Kultur

Eine restauratorische Herausforderung bedeuten die Sicherung und Wiederherstellung der Fresken: Da heißt es reinigen, schädliche Vergipsungen und störende Altretuschen aus der Nachkriegszeit zu reduzieren, Fehlstellen im Putz ebenso wie in der Malschicht zu schließen. Heikel ist vor allem der Malgrund: Gips „arbeitet“, vergrößert sein Volumen, was die Malschicht unter dauernden Spannungsstress setzt und zermürbt. Außerdem verursacht Gips den Grauschleier auf den Gemälden. Die Restauratoren haben als beste Lösung das Aufbringen von Ionenaustauschharzen ausgetüftelt. (Foto: Dütsch)

11.05.2012

Aus dem Dornröschenschlaf wecken

Privatspenden ermöglichen Vorarbeiten zur Generalsanierung der Grottenhalle in der Münchner Residenz

Gustav Adolf machte sich ausgiebig über die Schatzkammer her – am liebsten hätte der Schwedenkönig gleich die ganze Münchner Residenz abtransportiert, so begeistert war er von dem Bau. Dieses südliche Flair! Ob der kurzfristige Besatzer auch durch das „geheime Lust- und Residenzgärtlein“ gewandelt ist? Wie gut, dass im Grottenhof alles so gut wie niet- und nagelfest war, wer weiß, wohin sonst die pittoreske Kulisse geraten wäre.
Im Krieg über 300 Jahre später gibt es kein Verschonen mehr: Bomben zerstören die Residenz in weiten Teilen. Auch der Grottenhof ist betroffen – aber nicht so sehr, als dass man nicht gerade in ihm sinnbildhaft den kulturellen Neubeginn Bayerns hätte signalisieren können: Im August 1945 finden dort unter freiem Himmel die ersten Münchner Konzerte nach dem Zweiten Weltkrieg statt. Ein Jahrzehnt später werden Grottenhof und Grottenhalle wieder aufgebaut und rekonstruiert. Doch seither ist ist die Grotte auf der To-Do-Liste der „Residenz-Bauhütte“ weit nach hinten gerückt – und büßte im Laufe der Jahrzehnte zusehends an Ausstrahlung ein. Erst seit kurzem sieht man wieder ein Gerüst: private Stiftungsgelder ermöglichen die Vorarbeiten zur dringend notwendigen Restaurierung.
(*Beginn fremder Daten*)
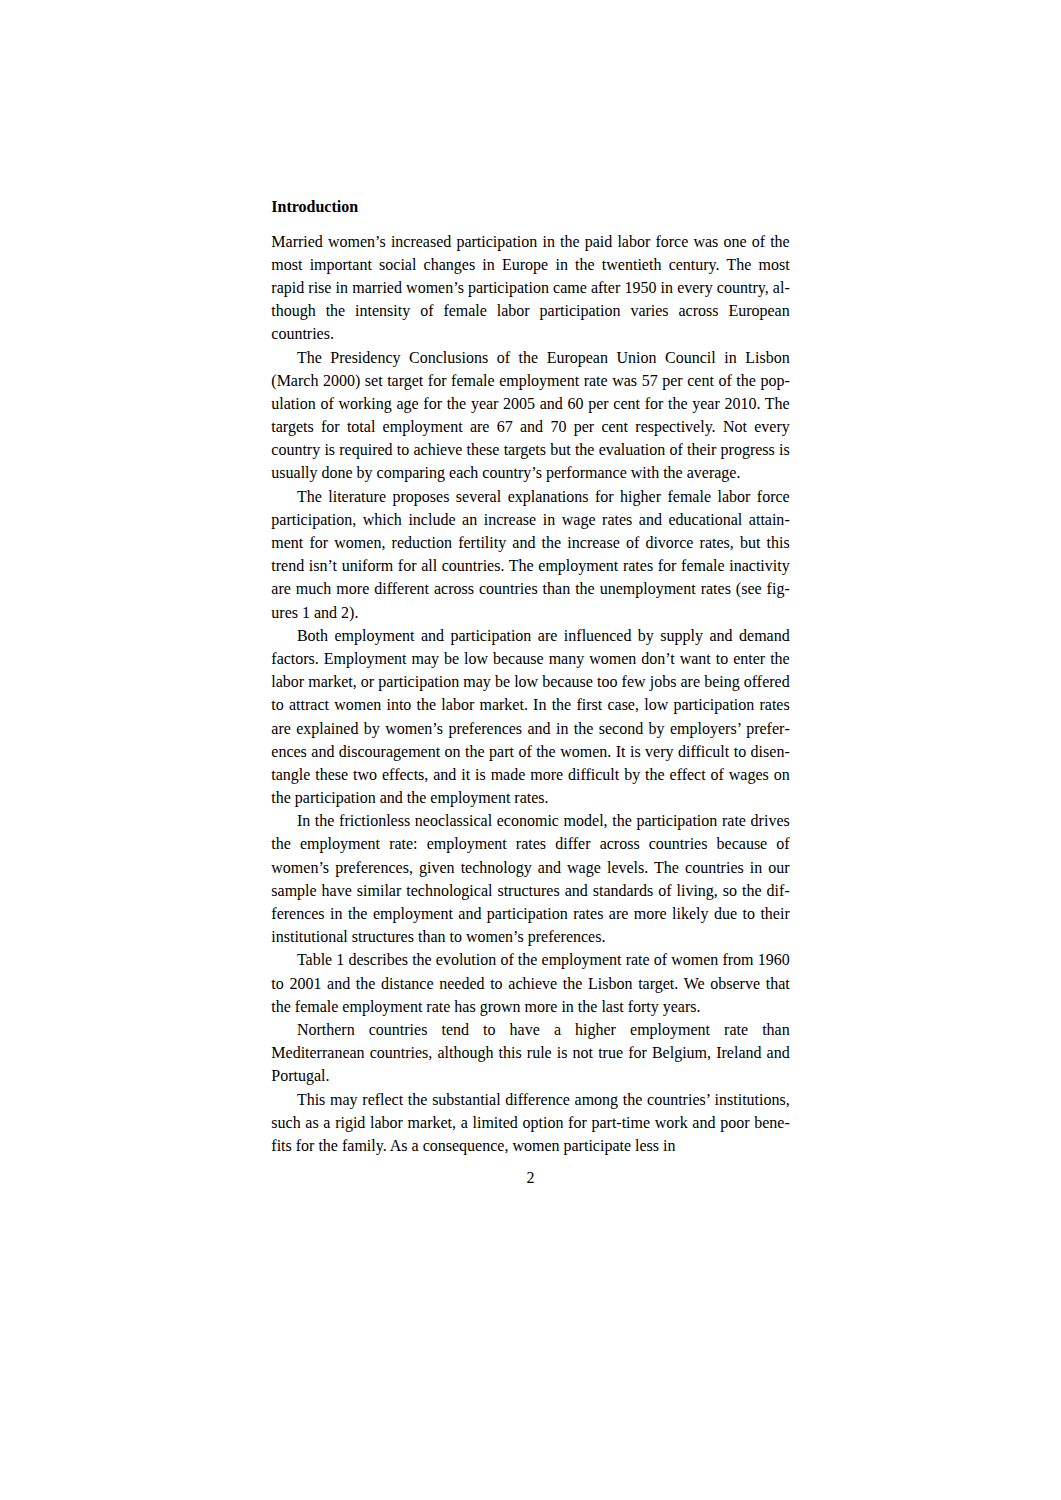Introduction
Married women’s increased participation in the paid labor force was one of the most important social changes in Europe in the twentieth century. The most rapid rise in married women’s participation came after 1950 in every country, although the intensity of female labor participation varies across European countries.
The Presidency Conclusions of the European Union Council in Lisbon (March 2000) set target for female employment rate was 57 per cent of the population of working age for the year 2005 and 60 per cent for the year 2010. The targets for total employment are 67 and 70 per cent respectively. Not every country is required to achieve these targets but the evaluation of their progress is usually done by comparing each country’s performance with the average.
The literature proposes several explanations for higher female labor force participation, which include an increase in wage rates and educational attainment for women, reduction fertility and the increase of divorce rates, but this trend isn’t uniform for all countries. The employment rates for female inactivity are much more different across countries than the unemployment rates (see figures 1 and 2).
Both employment and participation are influenced by supply and demand factors. Employment may be low because many women don’t want to enter the labor market, or participation may be low because too few jobs are being offered to attract women into the labor market. In the first case, low participation rates are explained by women’s preferences and in the second by employers’ preferences and discouragement on the part of the women. It is very difficult to disentangle these two effects, and it is made more difficult by the effect of wages on the participation and the employment rates.
In the frictionless neoclassical economic model, the participation rate drives the employment rate: employment rates differ across countries because of women’s preferences, given technology and wage levels. The countries in our sample have similar technological structures and standards of living, so the differences in the employment and participation rates are more likely due to their institutional structures than to women’s preferences.
Table 1 describes the evolution of the employment rate of women from 1960 to 2001 and the distance needed to achieve the Lisbon target. We observe that the female employment rate has grown more in the last forty years.
Northern countries tend to have a higher employment rate than Mediterranean countries, although this rule is not true for Belgium, Ireland and Portugal.
This may reflect the substantial difference among the countries’ institutions, such as a rigid labor market, a limited option for part-time work and poor benefits for the family. As a consequence, women participate less in
2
Der letzte Schrei aus Italien

Als „schöner Garten“ mit Kieselbelag in Blauweiß und einem Brunnen mit Perseus-Figur, der triumphierend das abgeschlagene Haupt der Medusa hochreißt, war der Grottenhof in den 1580er Jahren in der Regierungszeit von Wilhelm V. nach Plänen von Friedrich Sustris eingerichtet worden: Ein Rückzugsort zur Entspannung des Fürsten, ein besonderer Repräsentationsort für sommerliche Empfänge. Die Gäste sollten nur sehen, dass man an der Isar nicht provinziell war! So ein manieristischer Garten mit Grotte war der letzte Schrei, der aus Italien über die Alpen hallte und seinen Ursprung in der Nachahmung einer antik-römischen Tradition hatte.
Muscheln über Muscheln, bunte Steine, Tropfsteine, Bergkristalle und Korallenäste, dazwischen der schwebende Götterbote Merkur und Fresken, die von den Verstrickungen olympischer Götter erzählen: Es ist eine einzigartige, filigrane Raumskulptur.
Sie hatte jahrhundertelang Bestand, obwohl man bei ihrer Baustatik einstmals bis an die Grenzen des Machbaren gegangen war. Erst der Luftdruck der „Antiquariumsbombe“ im Juli 1944 bringt die Gewölbedecke der Grottenhalle zum Einsturz – die Wände mit ihren Fresken bleiben stehen und bilden die Kulisse für Konzerte.
Seit dem Wiederaufbau der Halle (bei der Beschaffung der unzähligen Muscheln war man bei Fischern am Ammersee fündig) hat sie keine grundlegenden Erhaltungsmaßnahmen erfahren, lediglich Gitternetze wurden gespannt, um Tauben abzuhalten. Auch wenn die Grotte eine überdachte Halle ist: Sie ist an er einen Seite völlig offen, schräg fallender Regen dringt bis zu einem Drittel der Raumtiefe ein. Im Prinzip herrscht dort Außenklima mit allen Temperaturschwankungen und dem Wechsel der Lichtverhältnisse.
Schadsalze fressen sich flächig unter die Fresken und sprengen den Putz, die Farben verblassen bis zur Unkenntlichkeit, Staubschmiere verkniestert die Muschelarrangements: Soll dieses Kleinod im Raumprogramm der Residenz  nicht noch mehr verkommen, ist eine Generalsanierung unvermeidlich. Diese war im Zusammenhang mit der Restaurierung 1997 bis 2000) des benachbarten Antiquariums auch angedacht – aus Sparsamkeit aber auf Eis gelegt worden.
Vor zwei Jahren kamen die „Freunde der Residenz“ finanziell zuhilfe: Die Bayerische Schlösserverwaltung begann, ein Konzept zur Sanierung zu erstellen. Das Münchner Mäzenatenpaar Helga und Kurt Kappelmaier sprang jüngst mit einer Spende in Höhe von 50 000 Euro hinzu. Auf Musterflächen werden nun Reinigungsmethoden, die Konservierung der Malerei und die komplizierte Festigung des Malgrundes (Gips) getestet: Da leuchten wieder Türkis und Korallenrot, Girlanden in zarten Pastelltönen scheinen vor weißem Hintergrund sanft zu schaukeln, Farbkonturen geben den Göttern wieder ihr heroisches Auftreten zurück.
Inzwischen sind die Vorarbeiten so weit gediehen, dass man ahnt, welch grandioses Raumkunstwerk darauf wartet, aus seinen Dornröschenschlaf vollends erweckt zu werden – der Freistaat sollte sich nicht davor drücken, den Prinzen zu geben. (Karin Dütsch)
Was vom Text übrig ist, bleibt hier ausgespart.